MAILED: June 28, 2000
An alumnus of the University of Wisconsin-Eau Claire has received national recognition for psychology research he conducted at UW-Eau Claire as part of his senior capstone project.
Tetsuo Yamaguchi, a 1999 psychology graduate, was one of two individuals to receive an award from the Experimental Analysis of Human Behavior Special Interest Group this year.
The group was formed about 20 years ago to promote human research in the experimental analysis of behavior.
It has sponsored a student paper competition for the past 15 years.
Yamaguchi presented his paper and received his award May 28 at the annual convention of the Association for Behavior Analysis in Washington, D.C
"Yamaguchi's research focused on the behavior of groups and their patterns of distribution," said Gregory Madden, assistant professor of psychology.
Madden supervised the research along with Blaine Peden, professor of psychology.
"In the big picture, it studied how people make their decisions and what affects their decision-making processes," Yamaguchi said.

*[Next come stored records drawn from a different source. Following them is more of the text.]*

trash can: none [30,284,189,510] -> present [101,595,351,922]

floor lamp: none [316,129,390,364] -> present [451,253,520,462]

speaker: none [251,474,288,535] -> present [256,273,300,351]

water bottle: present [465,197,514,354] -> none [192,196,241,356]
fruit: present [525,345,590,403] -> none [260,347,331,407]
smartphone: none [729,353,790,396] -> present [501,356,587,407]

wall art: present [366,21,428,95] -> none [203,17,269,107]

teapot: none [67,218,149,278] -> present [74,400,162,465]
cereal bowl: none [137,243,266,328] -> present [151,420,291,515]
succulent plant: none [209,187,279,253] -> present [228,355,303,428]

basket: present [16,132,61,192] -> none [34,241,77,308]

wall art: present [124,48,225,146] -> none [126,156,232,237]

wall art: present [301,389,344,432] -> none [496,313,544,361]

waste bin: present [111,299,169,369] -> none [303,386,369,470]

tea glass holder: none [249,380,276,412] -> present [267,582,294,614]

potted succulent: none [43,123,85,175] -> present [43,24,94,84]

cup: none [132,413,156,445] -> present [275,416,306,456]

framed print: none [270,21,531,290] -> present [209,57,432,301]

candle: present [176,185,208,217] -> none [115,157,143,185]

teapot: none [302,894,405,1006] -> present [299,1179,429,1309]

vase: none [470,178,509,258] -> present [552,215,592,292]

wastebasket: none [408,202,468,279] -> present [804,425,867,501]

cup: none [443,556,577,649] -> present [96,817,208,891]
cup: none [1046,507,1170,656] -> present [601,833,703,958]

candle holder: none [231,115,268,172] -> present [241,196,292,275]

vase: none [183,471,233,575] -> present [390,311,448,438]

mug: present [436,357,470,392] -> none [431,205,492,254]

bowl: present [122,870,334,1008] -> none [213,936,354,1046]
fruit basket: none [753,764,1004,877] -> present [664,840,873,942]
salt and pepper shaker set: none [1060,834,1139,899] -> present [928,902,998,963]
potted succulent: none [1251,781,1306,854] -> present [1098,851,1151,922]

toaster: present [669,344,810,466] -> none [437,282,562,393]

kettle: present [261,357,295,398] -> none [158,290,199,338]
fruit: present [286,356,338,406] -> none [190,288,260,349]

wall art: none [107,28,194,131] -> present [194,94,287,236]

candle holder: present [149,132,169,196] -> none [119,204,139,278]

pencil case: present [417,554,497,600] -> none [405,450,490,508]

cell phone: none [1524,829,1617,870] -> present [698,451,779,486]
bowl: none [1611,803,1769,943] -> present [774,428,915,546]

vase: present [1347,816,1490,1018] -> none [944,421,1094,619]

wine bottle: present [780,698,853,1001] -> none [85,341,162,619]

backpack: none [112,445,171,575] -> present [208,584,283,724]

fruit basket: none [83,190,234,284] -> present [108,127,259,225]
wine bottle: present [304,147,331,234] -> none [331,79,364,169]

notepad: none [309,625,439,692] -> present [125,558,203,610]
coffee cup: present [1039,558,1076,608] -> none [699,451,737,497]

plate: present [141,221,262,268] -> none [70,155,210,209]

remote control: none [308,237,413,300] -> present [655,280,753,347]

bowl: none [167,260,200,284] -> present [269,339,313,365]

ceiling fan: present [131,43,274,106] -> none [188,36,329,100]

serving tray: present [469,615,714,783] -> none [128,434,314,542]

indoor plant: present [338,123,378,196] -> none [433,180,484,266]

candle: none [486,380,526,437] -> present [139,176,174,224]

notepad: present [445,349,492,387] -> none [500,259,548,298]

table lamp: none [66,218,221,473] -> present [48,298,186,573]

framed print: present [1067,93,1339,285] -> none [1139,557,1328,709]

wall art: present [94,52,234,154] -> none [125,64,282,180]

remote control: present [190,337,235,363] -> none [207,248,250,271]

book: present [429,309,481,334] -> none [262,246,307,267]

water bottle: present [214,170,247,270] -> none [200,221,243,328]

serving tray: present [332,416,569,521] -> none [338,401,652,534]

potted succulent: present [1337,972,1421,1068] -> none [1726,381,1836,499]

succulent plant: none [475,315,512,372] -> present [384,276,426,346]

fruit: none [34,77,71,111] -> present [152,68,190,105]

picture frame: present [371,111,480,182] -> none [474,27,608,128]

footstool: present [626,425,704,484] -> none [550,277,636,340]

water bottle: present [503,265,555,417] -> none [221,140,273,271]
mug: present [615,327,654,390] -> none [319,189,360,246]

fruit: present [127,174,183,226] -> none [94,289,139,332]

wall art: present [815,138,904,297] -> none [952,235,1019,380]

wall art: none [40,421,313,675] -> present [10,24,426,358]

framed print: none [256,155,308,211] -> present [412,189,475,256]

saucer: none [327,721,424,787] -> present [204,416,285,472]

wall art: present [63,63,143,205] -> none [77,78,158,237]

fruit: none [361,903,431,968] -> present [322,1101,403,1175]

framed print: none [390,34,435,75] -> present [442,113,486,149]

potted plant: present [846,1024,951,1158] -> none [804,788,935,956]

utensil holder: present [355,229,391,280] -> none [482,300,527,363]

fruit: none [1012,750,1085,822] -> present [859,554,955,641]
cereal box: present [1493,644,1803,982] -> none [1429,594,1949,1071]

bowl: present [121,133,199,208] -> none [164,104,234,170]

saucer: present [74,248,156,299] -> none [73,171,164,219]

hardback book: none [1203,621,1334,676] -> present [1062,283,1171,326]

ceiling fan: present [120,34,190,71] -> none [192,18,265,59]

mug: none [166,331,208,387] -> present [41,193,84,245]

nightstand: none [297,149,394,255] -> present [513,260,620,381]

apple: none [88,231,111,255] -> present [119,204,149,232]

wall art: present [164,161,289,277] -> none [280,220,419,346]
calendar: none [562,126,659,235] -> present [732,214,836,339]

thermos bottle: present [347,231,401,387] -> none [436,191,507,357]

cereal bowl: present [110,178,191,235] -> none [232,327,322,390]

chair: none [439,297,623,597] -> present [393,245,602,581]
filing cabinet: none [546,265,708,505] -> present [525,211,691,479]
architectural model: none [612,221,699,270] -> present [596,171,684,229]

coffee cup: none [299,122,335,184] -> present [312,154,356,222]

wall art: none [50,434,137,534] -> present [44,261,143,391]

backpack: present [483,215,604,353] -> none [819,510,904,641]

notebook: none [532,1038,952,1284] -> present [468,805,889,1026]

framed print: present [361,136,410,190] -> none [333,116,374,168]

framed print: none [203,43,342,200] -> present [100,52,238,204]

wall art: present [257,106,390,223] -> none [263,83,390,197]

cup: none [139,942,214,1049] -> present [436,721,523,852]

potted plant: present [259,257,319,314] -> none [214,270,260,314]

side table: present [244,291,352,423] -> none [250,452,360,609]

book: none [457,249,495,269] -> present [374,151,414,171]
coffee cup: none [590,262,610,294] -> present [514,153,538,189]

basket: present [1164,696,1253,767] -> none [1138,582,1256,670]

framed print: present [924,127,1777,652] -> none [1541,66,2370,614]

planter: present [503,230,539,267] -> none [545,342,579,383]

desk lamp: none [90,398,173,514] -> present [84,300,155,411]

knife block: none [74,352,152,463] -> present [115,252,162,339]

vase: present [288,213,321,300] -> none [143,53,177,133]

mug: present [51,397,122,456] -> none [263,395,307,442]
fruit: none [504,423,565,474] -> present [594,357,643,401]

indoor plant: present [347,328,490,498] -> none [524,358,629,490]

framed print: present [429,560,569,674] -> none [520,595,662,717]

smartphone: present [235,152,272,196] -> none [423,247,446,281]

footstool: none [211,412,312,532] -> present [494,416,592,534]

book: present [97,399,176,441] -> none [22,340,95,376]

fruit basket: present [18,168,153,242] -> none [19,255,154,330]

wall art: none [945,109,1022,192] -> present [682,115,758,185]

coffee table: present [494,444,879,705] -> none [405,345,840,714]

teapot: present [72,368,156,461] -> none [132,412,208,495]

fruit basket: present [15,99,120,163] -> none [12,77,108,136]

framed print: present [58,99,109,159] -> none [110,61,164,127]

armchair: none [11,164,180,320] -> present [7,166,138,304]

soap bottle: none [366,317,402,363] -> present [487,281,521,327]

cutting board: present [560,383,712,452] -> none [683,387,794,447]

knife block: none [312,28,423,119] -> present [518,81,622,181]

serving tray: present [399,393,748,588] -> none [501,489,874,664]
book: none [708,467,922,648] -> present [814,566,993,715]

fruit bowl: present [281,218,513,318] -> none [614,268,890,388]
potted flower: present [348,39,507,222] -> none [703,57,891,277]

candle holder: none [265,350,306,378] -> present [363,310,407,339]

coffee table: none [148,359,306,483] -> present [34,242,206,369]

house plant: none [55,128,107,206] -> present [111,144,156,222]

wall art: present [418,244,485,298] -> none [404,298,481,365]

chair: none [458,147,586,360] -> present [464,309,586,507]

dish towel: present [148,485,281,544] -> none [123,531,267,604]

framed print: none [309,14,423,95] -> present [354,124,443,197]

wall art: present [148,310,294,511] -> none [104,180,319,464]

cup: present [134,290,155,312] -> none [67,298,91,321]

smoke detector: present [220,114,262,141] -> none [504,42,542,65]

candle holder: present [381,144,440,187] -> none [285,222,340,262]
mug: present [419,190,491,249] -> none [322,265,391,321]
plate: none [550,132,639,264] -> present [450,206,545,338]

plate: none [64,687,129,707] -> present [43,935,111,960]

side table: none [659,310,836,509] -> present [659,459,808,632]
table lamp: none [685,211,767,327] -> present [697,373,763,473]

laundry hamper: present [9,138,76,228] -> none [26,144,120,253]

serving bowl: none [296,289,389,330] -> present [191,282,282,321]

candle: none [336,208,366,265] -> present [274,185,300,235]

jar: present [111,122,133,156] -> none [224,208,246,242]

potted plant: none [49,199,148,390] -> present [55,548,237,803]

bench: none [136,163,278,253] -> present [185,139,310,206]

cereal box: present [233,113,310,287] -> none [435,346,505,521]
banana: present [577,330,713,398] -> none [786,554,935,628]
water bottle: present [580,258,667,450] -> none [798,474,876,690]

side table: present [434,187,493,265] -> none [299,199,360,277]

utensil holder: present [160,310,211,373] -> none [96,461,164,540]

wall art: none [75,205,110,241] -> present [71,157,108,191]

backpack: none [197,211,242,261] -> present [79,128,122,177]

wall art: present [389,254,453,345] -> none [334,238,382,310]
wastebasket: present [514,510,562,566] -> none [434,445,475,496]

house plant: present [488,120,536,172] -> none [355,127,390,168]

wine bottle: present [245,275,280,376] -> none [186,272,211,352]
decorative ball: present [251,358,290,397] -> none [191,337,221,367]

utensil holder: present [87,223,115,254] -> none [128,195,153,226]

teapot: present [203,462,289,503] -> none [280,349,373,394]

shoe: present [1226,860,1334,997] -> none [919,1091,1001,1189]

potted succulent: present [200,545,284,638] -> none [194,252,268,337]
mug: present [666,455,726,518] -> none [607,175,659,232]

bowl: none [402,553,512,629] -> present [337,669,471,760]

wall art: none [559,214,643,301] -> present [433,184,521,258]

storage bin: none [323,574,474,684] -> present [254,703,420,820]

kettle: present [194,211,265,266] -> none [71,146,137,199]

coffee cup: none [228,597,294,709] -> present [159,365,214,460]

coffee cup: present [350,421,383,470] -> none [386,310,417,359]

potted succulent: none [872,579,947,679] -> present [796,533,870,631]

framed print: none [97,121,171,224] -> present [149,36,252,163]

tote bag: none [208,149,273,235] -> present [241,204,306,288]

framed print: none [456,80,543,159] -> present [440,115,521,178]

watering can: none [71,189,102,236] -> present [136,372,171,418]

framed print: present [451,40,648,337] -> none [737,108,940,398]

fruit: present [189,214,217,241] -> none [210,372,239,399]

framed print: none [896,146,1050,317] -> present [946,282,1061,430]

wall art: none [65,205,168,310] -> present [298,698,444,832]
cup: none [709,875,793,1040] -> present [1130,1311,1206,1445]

"The results of Yamaguchi's experiments showed that humans follow distribution patterns similar to other animals, grouping themselves according to the resources available to them," Madden said.
"Although undergraduates do not often submit their works to the competition," Madden said he encouraged Yamaguchi to do so.
"I thought he had a good chance of winning. He had very good data and a timely subject matter," he said.
Yamaguchi said the prospect of receiving feedback on his work from experts in the field also encouraged him to submit his paper.
"Editors of major journals review all of the submitted papers before the winners are selected," Madden said
"Typically, the past winners of this award have been graduate students," he said. "I have never heard of an undergraduate winning before."
After graduating from UW-Eau Claire, Yamaguchi returned to Japan.
"Since I am Japanese, I figured it would be good to know how people do things in Japan," he said.
He is currently a graduate student at Osaka City University. He plans to be in Japan for the next two years before returning to the United States to earn his doctoral degree.